A harmonious marriage between technology and aesthetics, of political power and imagination, these immense and ingenious structures are as famous for their sculptural programs as they are for the liturgies that animated their spaces. Students will also be introduced to local uses of Gothic in Philadelphia architecture to better understand the lived experiences of these built manifestations of transcendence. An introduction to the work of the Renaissance artist Michelangelo -his sculptures, paintings, architecture, poetry, and artistic theory-in relation to his patrons, predecessors, and contemporaries, above all Leonardo and Raphael.
Topics include artistic creativity and license, religious devotion, the revival of antiquity, observation of nature, art as problem-solving, the public reception and function of artworks, debates about style, artistic rivalry, and traveling artists. Rather than taking the form of a survey, this course selects works as paradigmatic case studies, and will analyze contemporary attitudes toward art of this period through study of primary sources. An introduction to transcultural encounters within and beyond early modern Europe, Topics include: the theory and historiography of global art; artistic relations between Venice, the Byzantine and Ottoman Empires, and islands in the Eastern Mediterranean; Portugal's overseas mercantile network in Africa and Asia; and the Baroque in Latin America, with emphasis upon Brazil.
Our discussions focus on these paradigmatic case studies so as to question the language and terms we use to characterize confrontations between native and foreign, the self and the other. Study of the major art forms and architecture of Tokugawa or Edo period In this course, we will consider how the arts of this era occur within an increasingly urban and modern culture, particularly with regard to the city of Edo. Issues of the articulation of authority in the built environment, the reinvention of classical styles, and patronage will be raised.
This course critically examines concepts traditionally associated with the Renaissance by focusing on the exchange of artistic ideas throughout the Holy Roman Empire and across different media, such as the altarpieces of Jan van Eyck, the expressive drawings of Albrecht Durer and Hans Baldung Grien, the peasant studies of Pieter Bruegel and the prints of satirists who wished to remain anonymous.

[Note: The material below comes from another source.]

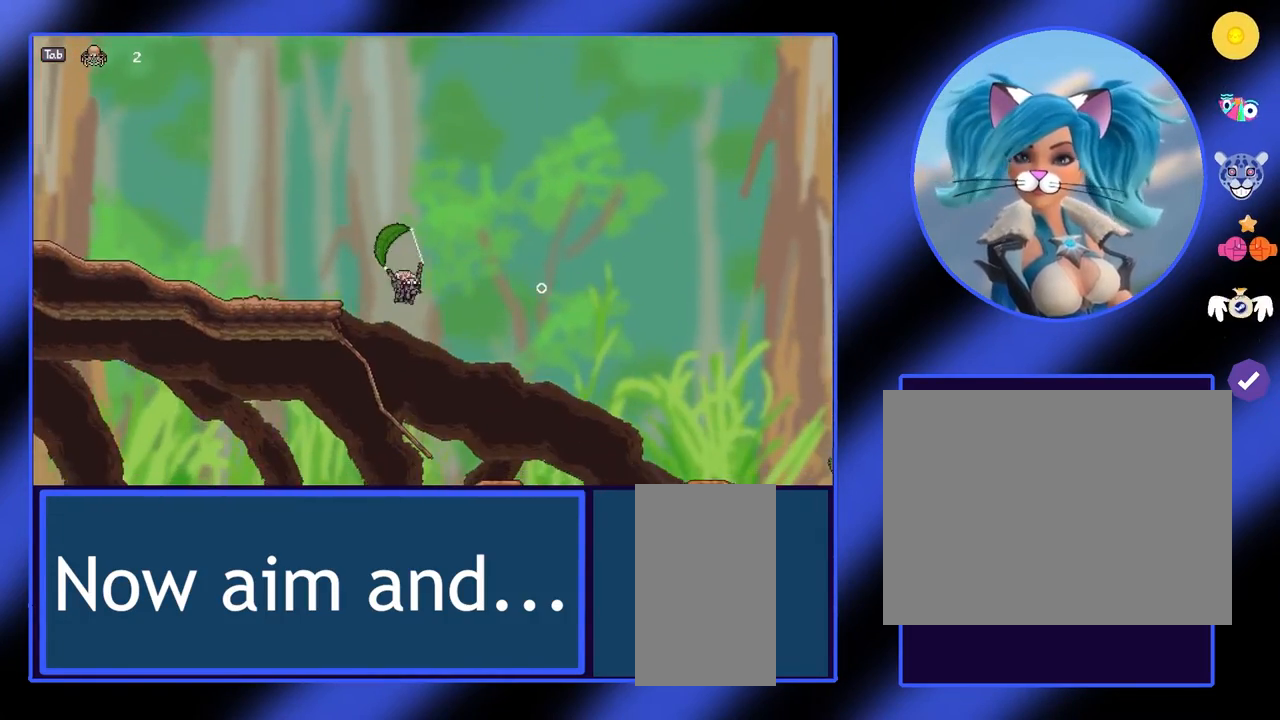
{"keys": [], "mouse": ["left"], "events": [[67, "d", "down"], [433, "d", "up"]]}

Degas' Sculpture of 'The Little Dancer'
The material is organized thematically around four topics: religious art as piety and politics; antiquity as a source of tradition and imagination; the formulation of a public discourse that exposed social threats; and the distinctiveness of artistic claims of individual achievement. A motif throughout the course is the question of how the survival of fragments may be presented in museum contexts as parts standing in for an absent whole.
We will also consider how historians approach designs for works of art now lost or never completed. Encouraging encounters with art and artifacts around the city, assignments focus on objects in Philadelphia collections. Dutch and Flemish painting in the 15th and 16th centuries with special emphasis on the contributions of Robert Campin, Jan van Eyck and Roger van der Weyden, Bosch, and Bruegel. Also included are topics on the development of prints as well as the dialogue with Italian art.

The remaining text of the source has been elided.